Get the participants to close their eyes. Chose a few children to make a puzzle in the snow, such as: someone has a piggy back ride, someone falls down and is helped up, someone crawls on hand and knees to view a bird. The other children have to try to guess what happen.

Make animal tracks in the snow. Have participants guess what animals could have made the tracks.

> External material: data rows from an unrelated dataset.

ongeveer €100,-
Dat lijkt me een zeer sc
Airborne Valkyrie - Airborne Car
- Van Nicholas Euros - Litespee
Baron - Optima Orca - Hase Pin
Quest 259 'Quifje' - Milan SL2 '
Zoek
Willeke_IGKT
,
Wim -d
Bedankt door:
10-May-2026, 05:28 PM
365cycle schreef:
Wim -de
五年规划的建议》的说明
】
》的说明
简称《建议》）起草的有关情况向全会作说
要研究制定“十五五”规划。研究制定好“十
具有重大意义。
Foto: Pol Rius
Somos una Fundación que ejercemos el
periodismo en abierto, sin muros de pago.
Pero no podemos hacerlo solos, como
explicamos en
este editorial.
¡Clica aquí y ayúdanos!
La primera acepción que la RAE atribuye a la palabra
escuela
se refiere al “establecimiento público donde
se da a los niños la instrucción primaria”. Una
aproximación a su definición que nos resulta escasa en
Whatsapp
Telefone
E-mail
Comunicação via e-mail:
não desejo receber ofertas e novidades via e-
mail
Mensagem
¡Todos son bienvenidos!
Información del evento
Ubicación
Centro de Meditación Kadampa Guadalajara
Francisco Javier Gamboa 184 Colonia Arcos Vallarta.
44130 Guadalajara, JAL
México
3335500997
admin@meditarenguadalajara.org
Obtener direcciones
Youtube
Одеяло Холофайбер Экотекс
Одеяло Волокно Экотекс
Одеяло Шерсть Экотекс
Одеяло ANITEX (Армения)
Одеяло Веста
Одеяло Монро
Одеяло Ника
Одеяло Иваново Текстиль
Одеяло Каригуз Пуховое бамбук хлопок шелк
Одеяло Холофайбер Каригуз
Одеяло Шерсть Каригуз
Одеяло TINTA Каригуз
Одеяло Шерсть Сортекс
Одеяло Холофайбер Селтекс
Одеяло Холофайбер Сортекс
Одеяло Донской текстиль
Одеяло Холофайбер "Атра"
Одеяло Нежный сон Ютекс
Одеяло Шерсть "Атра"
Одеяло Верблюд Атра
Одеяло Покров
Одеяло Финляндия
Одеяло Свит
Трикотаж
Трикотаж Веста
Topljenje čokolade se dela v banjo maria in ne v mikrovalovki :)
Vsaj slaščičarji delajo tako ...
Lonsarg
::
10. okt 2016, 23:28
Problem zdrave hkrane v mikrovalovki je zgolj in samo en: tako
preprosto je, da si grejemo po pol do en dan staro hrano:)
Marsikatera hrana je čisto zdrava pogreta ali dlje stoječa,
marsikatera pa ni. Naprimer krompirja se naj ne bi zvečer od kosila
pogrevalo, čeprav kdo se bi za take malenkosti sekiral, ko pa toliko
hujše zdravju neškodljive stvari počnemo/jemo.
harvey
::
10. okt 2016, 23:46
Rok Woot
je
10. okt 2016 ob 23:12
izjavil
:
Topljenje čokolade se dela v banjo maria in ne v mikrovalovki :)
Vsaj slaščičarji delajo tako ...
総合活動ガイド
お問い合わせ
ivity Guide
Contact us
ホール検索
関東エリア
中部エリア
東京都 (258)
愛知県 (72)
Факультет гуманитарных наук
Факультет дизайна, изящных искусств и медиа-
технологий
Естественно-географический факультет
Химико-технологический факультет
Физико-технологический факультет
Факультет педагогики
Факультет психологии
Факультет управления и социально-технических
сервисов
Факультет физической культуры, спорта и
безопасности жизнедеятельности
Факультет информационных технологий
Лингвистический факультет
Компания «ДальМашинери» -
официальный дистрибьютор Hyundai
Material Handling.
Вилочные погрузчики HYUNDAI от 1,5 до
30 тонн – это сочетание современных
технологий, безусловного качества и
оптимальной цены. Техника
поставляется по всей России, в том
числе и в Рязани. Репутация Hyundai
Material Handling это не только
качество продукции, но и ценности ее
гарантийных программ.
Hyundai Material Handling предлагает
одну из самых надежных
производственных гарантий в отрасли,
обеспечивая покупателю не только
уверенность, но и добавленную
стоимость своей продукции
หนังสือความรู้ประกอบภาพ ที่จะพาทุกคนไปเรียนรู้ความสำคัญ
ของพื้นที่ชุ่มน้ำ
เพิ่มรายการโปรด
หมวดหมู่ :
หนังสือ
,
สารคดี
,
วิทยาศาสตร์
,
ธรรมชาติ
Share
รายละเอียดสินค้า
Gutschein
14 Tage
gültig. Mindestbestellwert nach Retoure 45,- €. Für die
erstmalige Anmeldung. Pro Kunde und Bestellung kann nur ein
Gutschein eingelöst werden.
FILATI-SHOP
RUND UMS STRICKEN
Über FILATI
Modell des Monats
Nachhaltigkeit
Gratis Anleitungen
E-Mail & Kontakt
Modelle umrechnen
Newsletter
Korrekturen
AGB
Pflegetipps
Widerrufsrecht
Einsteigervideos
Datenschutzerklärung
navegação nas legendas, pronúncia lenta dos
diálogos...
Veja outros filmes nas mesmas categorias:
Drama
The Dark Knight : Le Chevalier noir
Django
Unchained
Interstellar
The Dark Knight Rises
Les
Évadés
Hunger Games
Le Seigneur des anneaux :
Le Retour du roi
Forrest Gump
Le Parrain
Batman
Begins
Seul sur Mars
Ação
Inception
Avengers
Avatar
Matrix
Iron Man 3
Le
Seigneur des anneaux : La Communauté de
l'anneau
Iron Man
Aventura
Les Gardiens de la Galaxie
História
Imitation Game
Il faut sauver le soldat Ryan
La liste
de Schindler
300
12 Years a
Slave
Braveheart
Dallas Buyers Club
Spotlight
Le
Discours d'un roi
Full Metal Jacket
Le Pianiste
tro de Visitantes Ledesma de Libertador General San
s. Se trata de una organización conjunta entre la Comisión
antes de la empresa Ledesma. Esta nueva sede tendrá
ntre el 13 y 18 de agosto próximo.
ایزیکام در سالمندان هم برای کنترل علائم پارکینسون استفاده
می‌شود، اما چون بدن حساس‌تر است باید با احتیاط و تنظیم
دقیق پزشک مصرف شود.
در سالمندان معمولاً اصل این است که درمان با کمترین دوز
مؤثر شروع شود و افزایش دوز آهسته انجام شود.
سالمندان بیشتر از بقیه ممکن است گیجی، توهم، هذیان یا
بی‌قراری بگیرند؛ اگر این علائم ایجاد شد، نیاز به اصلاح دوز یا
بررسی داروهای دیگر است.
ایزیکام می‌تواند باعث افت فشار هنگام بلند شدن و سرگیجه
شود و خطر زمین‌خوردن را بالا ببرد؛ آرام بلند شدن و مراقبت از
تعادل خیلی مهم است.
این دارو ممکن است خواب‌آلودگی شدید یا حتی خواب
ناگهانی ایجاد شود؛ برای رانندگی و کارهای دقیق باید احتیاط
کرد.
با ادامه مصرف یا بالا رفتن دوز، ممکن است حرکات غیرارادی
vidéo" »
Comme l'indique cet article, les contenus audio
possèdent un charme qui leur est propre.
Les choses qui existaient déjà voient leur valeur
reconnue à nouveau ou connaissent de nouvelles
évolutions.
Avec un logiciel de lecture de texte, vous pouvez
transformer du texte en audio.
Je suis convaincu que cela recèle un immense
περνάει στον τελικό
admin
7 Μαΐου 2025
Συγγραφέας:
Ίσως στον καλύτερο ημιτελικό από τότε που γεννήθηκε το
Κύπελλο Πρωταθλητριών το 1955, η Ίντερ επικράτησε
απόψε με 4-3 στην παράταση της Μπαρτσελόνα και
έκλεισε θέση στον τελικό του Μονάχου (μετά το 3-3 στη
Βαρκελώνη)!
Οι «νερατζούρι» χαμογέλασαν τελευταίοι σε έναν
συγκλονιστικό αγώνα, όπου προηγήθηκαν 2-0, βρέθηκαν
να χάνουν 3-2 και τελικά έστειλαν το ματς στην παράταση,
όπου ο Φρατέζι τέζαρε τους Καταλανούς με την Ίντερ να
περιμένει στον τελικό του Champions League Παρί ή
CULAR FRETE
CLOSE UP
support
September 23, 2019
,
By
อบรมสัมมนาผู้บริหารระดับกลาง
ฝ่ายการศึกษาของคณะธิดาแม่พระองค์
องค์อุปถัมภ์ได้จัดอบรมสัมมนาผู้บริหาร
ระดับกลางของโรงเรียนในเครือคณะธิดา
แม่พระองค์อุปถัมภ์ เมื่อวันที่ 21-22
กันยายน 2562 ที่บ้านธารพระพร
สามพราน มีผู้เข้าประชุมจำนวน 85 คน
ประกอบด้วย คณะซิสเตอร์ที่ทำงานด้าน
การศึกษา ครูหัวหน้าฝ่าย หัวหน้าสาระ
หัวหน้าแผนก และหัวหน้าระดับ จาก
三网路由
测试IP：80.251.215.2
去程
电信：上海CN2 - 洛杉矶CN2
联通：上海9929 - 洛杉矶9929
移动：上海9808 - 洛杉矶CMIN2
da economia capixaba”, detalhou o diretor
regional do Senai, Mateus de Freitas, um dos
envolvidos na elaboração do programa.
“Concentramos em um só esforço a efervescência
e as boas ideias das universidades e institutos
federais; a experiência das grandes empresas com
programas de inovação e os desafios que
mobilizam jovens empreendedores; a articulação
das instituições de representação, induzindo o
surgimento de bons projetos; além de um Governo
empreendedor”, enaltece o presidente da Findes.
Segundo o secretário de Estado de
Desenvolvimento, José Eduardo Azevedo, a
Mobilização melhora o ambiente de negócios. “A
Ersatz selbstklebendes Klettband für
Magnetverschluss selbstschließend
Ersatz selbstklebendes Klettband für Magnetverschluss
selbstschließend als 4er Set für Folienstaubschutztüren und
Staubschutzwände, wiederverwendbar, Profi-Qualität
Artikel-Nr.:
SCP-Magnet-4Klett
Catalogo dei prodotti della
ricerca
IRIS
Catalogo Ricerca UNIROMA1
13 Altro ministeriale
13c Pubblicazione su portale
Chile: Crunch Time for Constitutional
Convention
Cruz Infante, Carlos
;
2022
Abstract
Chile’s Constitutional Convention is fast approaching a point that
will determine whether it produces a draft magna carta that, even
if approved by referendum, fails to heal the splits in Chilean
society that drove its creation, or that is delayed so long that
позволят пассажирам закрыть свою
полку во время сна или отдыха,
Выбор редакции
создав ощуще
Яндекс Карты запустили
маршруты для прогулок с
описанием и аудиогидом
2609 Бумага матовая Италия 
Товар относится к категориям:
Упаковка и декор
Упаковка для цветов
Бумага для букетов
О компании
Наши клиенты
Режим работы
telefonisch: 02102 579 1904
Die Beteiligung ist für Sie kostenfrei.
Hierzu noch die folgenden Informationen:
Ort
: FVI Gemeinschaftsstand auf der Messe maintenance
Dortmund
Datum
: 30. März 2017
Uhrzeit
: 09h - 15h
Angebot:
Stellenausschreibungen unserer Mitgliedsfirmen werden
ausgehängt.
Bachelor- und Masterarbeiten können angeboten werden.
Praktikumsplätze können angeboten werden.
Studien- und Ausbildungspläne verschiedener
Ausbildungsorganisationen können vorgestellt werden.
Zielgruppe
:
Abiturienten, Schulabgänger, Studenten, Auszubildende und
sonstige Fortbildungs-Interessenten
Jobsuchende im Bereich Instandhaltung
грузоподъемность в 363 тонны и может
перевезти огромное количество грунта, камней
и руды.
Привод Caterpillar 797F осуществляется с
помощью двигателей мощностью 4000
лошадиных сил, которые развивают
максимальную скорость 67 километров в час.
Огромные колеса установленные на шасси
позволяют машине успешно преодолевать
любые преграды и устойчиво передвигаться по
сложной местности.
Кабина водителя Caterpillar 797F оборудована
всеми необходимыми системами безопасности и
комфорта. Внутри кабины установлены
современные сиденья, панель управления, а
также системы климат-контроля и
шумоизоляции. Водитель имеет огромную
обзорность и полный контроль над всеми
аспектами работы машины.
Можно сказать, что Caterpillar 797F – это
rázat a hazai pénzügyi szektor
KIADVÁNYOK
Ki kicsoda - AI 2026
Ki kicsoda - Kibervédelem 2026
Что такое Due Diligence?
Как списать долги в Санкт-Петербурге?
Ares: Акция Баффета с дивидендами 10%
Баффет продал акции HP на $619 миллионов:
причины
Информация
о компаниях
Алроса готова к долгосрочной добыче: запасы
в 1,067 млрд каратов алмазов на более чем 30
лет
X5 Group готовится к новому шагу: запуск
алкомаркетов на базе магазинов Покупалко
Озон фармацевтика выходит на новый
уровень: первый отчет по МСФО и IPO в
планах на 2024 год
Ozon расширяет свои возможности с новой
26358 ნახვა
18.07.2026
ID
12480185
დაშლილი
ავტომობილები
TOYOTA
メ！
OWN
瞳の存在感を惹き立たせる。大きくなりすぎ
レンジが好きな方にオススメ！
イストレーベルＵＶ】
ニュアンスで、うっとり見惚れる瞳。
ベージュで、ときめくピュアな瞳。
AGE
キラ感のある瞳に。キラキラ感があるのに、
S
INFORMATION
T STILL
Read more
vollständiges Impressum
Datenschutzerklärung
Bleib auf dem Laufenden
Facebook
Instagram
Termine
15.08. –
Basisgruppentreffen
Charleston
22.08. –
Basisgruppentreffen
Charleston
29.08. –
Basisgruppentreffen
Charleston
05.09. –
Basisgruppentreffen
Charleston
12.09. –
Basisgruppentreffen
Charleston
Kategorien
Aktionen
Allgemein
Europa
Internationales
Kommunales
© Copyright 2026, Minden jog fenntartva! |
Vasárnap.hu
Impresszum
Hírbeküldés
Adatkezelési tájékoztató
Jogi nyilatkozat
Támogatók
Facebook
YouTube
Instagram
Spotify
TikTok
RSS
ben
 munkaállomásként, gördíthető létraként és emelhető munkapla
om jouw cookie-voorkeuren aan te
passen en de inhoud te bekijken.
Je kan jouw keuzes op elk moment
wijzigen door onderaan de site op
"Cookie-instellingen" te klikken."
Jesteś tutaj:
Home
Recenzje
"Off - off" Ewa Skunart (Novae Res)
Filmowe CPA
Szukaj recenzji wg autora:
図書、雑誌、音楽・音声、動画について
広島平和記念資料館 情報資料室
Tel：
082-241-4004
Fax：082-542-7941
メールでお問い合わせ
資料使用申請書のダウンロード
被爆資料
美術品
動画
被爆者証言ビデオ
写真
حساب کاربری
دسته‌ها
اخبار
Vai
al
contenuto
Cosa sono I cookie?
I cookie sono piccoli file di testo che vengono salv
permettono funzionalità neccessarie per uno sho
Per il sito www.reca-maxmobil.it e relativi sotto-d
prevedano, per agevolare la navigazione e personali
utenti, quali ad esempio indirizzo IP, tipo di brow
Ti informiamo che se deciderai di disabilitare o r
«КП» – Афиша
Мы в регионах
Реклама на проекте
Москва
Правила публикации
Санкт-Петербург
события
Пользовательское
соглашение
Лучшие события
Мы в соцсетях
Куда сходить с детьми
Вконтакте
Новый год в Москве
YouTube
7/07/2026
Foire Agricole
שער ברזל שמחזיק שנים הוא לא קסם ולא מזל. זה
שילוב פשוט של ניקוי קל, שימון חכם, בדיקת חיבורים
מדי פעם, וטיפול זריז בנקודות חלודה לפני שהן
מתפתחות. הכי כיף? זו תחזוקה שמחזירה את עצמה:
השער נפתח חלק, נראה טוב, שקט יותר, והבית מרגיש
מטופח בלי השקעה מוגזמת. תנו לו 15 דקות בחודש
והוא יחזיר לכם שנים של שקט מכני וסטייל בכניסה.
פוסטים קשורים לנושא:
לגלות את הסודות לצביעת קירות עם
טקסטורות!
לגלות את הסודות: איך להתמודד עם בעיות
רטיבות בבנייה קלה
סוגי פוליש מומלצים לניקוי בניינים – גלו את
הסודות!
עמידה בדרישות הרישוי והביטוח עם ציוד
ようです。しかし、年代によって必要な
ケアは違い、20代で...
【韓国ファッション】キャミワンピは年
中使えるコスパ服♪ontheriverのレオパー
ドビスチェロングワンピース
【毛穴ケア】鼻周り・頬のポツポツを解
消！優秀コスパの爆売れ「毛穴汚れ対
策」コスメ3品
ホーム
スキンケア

Divide the group into two teams. Group 1 gets a ten or fifteen minute head start to lay their trail. They may set up prearranged indications of their path like rocks arranged in a definite pattern, or they may try to proceed as secretly as possible, leaving only inadvertent evidence of their passage. At the end of their trail the first team hides and awaits the approach of group 2 or the tracking team. Group 2 follows as closely as possible the trail left by the first team, but also needs to be alert to the possibility of an ambush by the first team, so they need to be prepared to flee.

Animal Halves

Cut 10 pictures (for each pair of children) of forest animals in half. Give the halves to each pair; hide the other half along a trail or in a wooded area for the children to find and collect. Once they pictures are matched they place them on the ground as indicated by you. Continue until all the pictures are matched. This leads to a discussion of what the animals are, whether the children will see or hear them or what their ‘signs’ may be. You might at this point bring out signs that you have collected.

Un-nature Trail

Instead of walking through the forest looking for everything that you might expect to see, place a number of ‘unnatural’ objects (for example a ball, some litter, a key…) along a section of path. Tell the group that there are X unusual objects for them to find and see if they can spot all the ‘unnatural’ items along the way. When you arrive at the next stopping place ask them to tell you what they found. You might mix up natural and unnatural items and ask children to tell you which items would be in the forest and which wouldn’t. Alternatively, allow a different child to lead and tell them to stop when they find something that they think is unnatural. You can discuss ideas of what is natural in this way.

FBI Hike

Challenge the participants to explore their environment to find evidence of criminal activity within the natural world. Examples might include: trees which are littering by carelessly scattering needles or leaves, birds murdering insects or worms, or squirrels kidnapping the “children” (seeds) of trees. The possibilities are endless and can lead to discussions about food chains, interrelationships within the natural world and many other natural principles. Investigators can use digital cameras to document the crime scene and make notes about the evidence they find. At the end of the hike, the detectives can make “Wanted” posters describing each criminal they uncovered.

Nature Cards

Animal cards have been made and can be found here. Each card has a local animal’s name, a physical description, where it lives, its character traits/symbolism and a picture.

Each child will get a card that will be taped or held firmly to their forehead.

After everyone gets a card they will walk around asking “yes/no” questions about their animal. Participants being questioned can refer to the information on the card. When they think they know their animal, they must report to the instructor, telling them the clues they have gathered and then what animals they think it is. If correct let them look at their cards, if not they can continue to ask questions. This game is over when everyone figures out their animal. After, circle up and talk about each animal.